Letters to the Editor
Indian Pediatrics 2006; 43:653-654
Congenital Varicella Syndrome: Presenting with Eye Complications
The baby was born at term gestation, by a normal vaginal delivery, and had a birth weight of 2.5 kg. A cicatricial non-progressive rash with alopecia, involving the right side of scalp and forehead, was noticed since birth. On examination, a 7 cm erythematous plaque with central ulceration and white margin was seen on the right scalp and forehead (Fig. 1). Exophthalmos of the right eye with corneal opacity and lower motor neuron paralysis of right facial nerve were also present.
There was maternal history of papulovesicular itchy rash, which began on the trunk and soon became generalized during late first trimester, and lasted for 7-8 days. There was no history of contact or past history of similar rash.
Investigations of the patient showed a hemoglobin level of 9.4 g/dL, total leukocyte count of 15,700/cu mm, with 60% poly-morphs. Cerebrospinal fluid examination showed clear fluid with 75 cells (80% polymorphs) and normal glucose and globulin levels. Blood and cerebrospinal fluid cultures were sterile.
Contrast enhanced cranial and orbital CT showed right cerebral porencephalic cyst, right cerebellar hypoplasia, flattening of posterior pole of the right orbital globe with thinning of the optic nerve and atrophy of extraocular muscles. The CT features were suggestive of sequelae of an infarct involving right internal carotid artery (Fig. 2). The patient’s specific IgG antibody (by ELISA) against varicella, obtained on 2 occasions two months apart showed rising titres. Specific IgM varicella antibody was negative (<8 U/mL).
A diagnosis of congenital varicella syndrome was made based on, history suggestive of acute varicella infection in the mother during the first trimester, characteristic skin rash and eye lesions, rising titer of varicella antibody and characteristic CT findings. The child received intravenous fluids for correction of dehydration and antibiotics for meningitis. Clinical improvement was noticed during the next 48 hours. Tarsorraphy was done to protect the eye.

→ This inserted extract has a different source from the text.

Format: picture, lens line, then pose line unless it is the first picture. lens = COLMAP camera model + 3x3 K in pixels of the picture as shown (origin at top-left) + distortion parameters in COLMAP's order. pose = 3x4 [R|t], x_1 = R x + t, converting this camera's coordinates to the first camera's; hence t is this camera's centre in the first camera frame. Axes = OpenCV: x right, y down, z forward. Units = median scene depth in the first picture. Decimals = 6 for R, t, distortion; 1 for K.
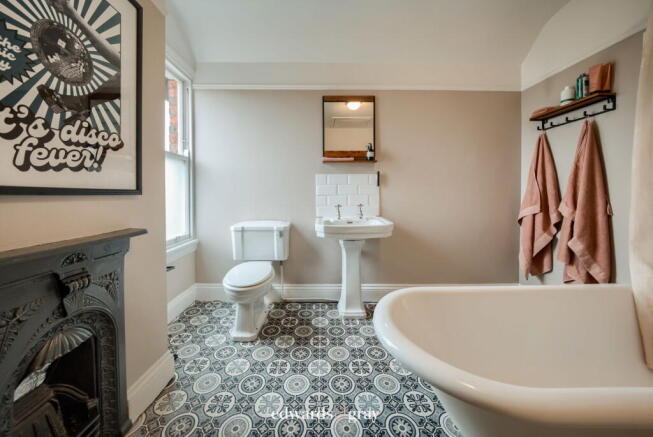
lens RADIAL K [[231.3, 0, 325.9], [0, 231.3, 202.5], [0, 0, 1]] dist [-0.000956, -0.000069]
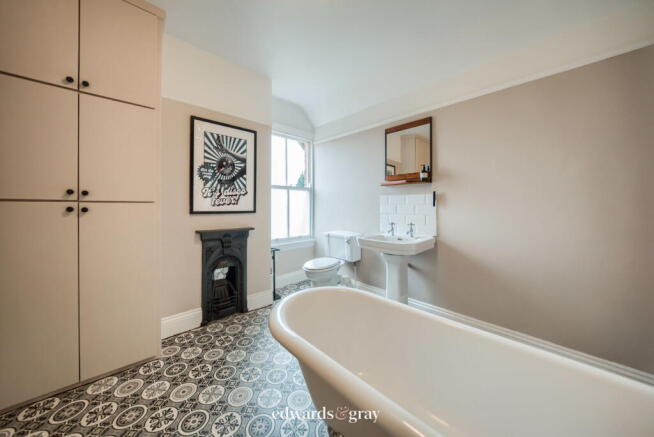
lens RADIAL K [[234.5, 0, 325.2], [0, 234.5, 210.4], [0, 0, 1]] dist [-0.000681, -0.000056]
pose [[0.670502, 0.021363, -0.741600, 0.719587], [-0.030435, 0.999536, 0.001275, -0.043225], [0.741283, 0.021716, 0.670841, -0.021642]]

Intrauterine infection with VZV within 20 weeks of gestation, resulting in congenital abnormalities, is rare with less than 100 cases reported in the literature(1). A small proportion (5-7%) of women in the reproductive age group is negative for varicella antibody(2). The risk of congenital varicella syndrome is between 0.4-2.0% when fetus is infected before 20 weeks’ gestation(3).

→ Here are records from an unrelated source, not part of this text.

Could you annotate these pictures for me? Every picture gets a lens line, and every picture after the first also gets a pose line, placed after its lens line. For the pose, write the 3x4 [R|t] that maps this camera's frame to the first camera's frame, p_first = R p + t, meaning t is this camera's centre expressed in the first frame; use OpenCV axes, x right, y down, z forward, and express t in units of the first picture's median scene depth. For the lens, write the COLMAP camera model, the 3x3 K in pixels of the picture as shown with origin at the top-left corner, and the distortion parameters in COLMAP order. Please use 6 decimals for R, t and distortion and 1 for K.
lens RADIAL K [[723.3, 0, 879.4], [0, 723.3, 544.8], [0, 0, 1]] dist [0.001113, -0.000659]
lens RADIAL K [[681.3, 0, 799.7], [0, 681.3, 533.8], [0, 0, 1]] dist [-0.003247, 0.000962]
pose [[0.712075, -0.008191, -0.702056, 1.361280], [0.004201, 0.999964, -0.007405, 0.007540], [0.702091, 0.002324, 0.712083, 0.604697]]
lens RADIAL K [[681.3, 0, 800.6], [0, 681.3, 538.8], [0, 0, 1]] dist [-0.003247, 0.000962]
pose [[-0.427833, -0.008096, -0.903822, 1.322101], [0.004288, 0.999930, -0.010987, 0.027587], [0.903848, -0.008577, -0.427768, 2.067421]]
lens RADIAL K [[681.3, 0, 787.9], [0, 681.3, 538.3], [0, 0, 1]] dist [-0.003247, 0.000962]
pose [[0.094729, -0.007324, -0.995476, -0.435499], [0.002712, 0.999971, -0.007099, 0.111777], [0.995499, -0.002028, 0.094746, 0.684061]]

The key event in pathogenesis of congenital varicella syndrome is the reactivation of virus in fetus, subsequent to primary infection, leading to zoster, which is responsible for clinical manifestations(4). Skin is the organ involved most frequently, and manifestations are found in three fourths of all affected patients. Nervous system and eye are involved in approximately two thirds and half of the patients respectively(1).

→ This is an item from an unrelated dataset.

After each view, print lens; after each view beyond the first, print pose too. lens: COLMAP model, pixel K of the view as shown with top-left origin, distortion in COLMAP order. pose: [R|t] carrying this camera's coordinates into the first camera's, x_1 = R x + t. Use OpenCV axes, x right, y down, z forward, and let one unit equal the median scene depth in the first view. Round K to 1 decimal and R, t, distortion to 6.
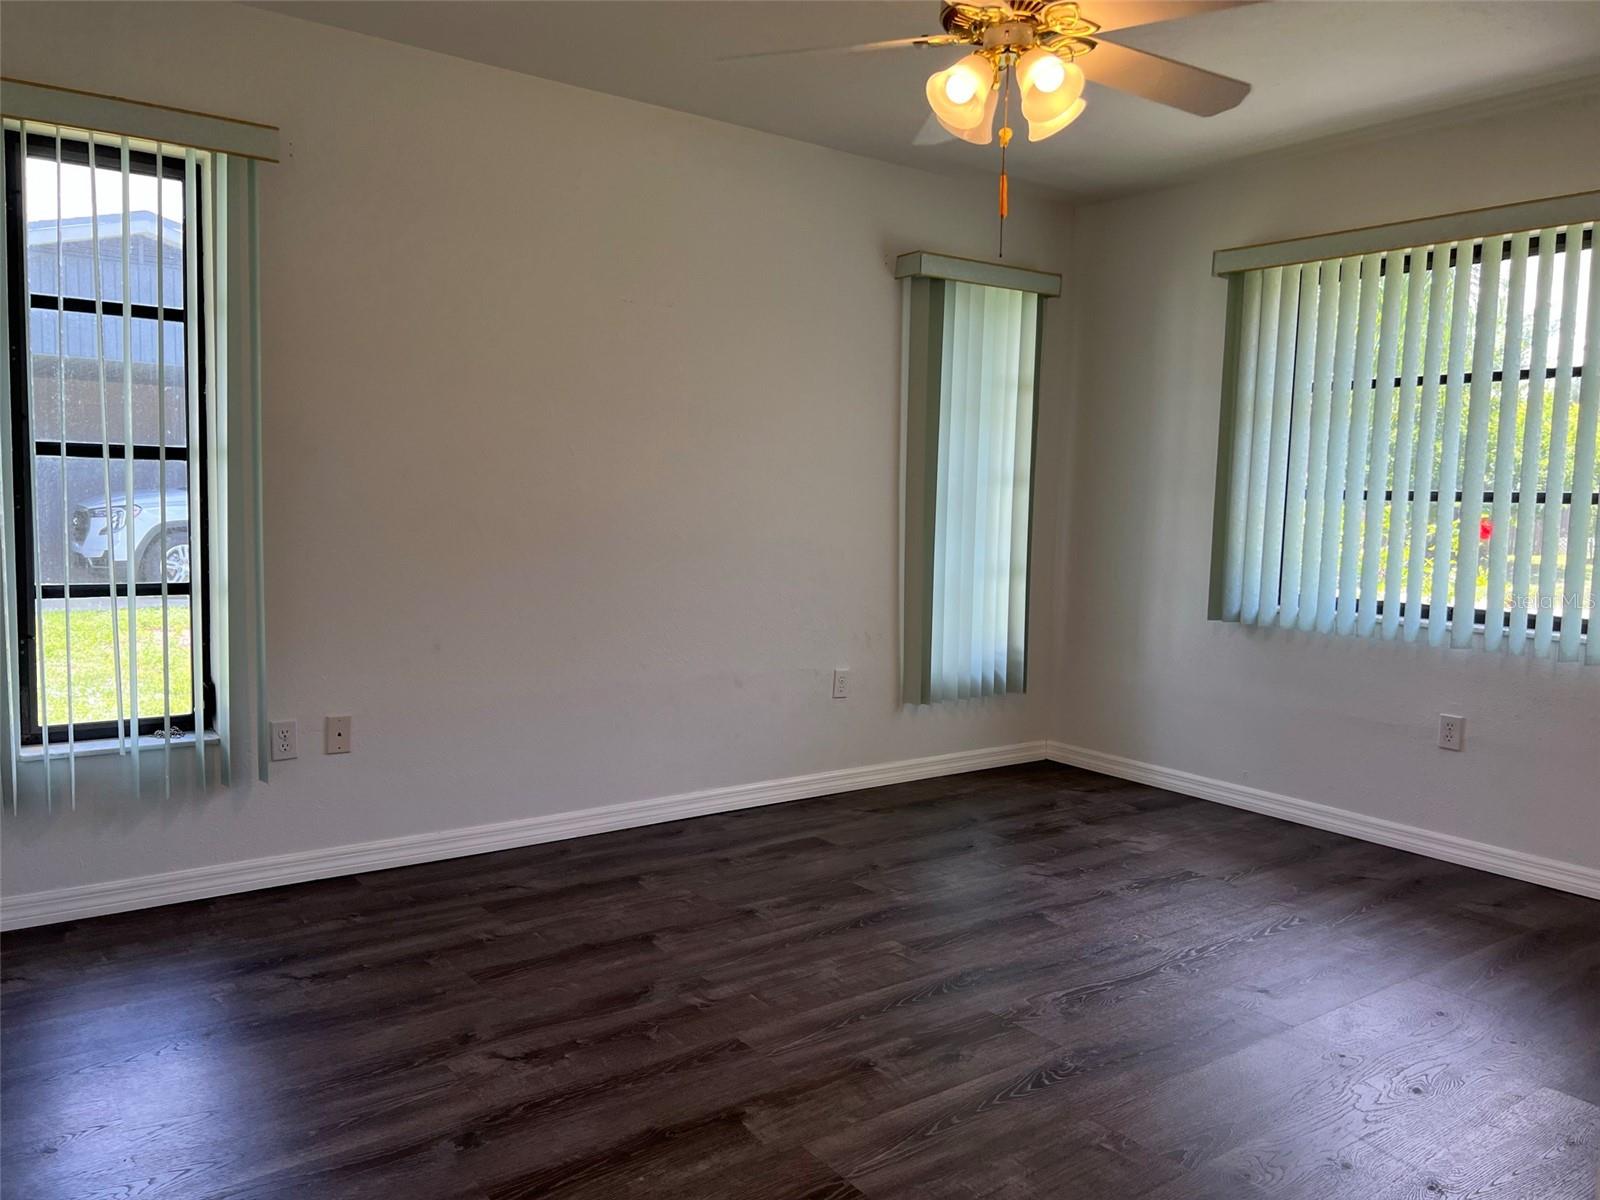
lens RADIAL K [[1194.6, 0, 808.3], [0, 1194.6, 586.5], [0, 0, 1]] dist [0.057545, -0.063668]
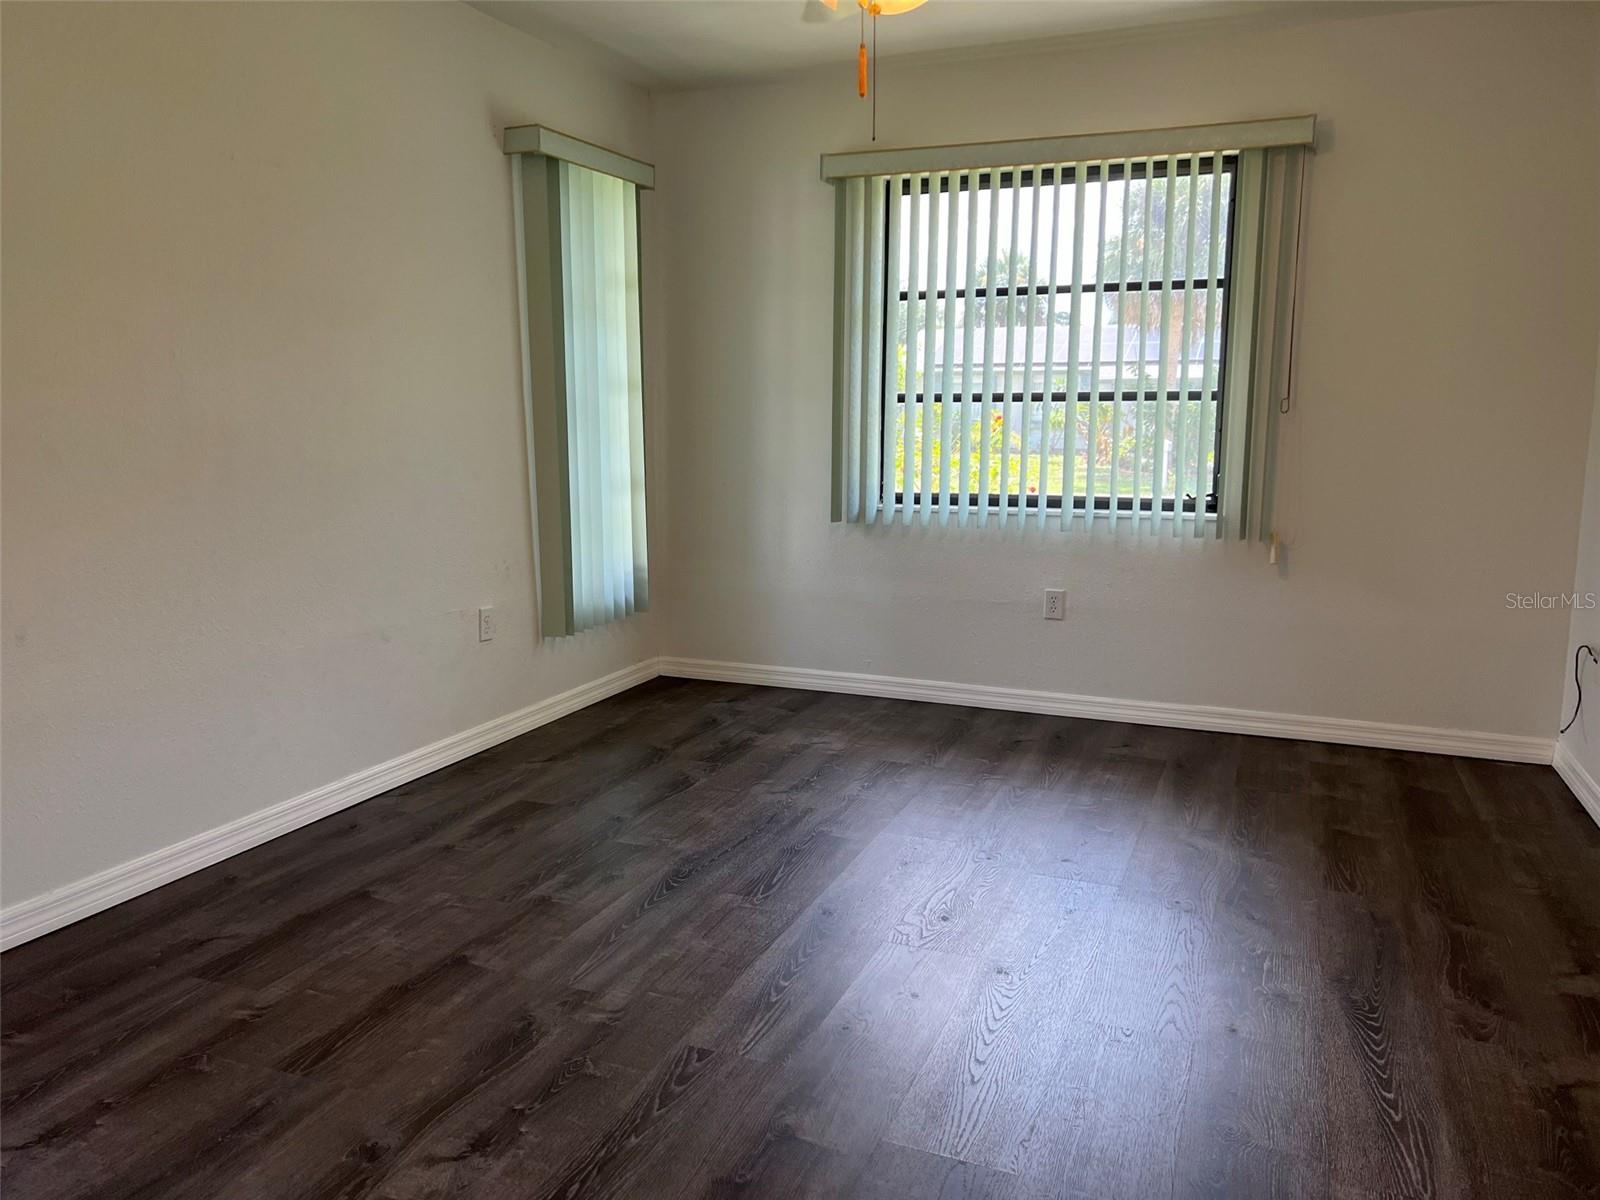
lens RADIAL K [[1194.6, 0, 810.3], [0, 1194.6, 584.4], [0, 0, 1]] dist [0.057545, -0.063668]
pose [[0.857723, -0.097915, 0.504702, -0.241675], [0.057592, 0.993817, 0.094930, -0.019732], [-0.510877, -0.052357, 0.858058, 0.142173]]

The present case highlights the debilitating effects of varicella during pregnancy. Administration of the live attenuated vaccine is very effective in reducing the risk of varicella and attendant morbidity. The Indian Academy of Pediatrics recommends that, wherever possible, the vaccine be administered to susceptible adolescents(5).
The help provided by Prof. Radhika Tandon in managing ophthalmic problems is acknowledged.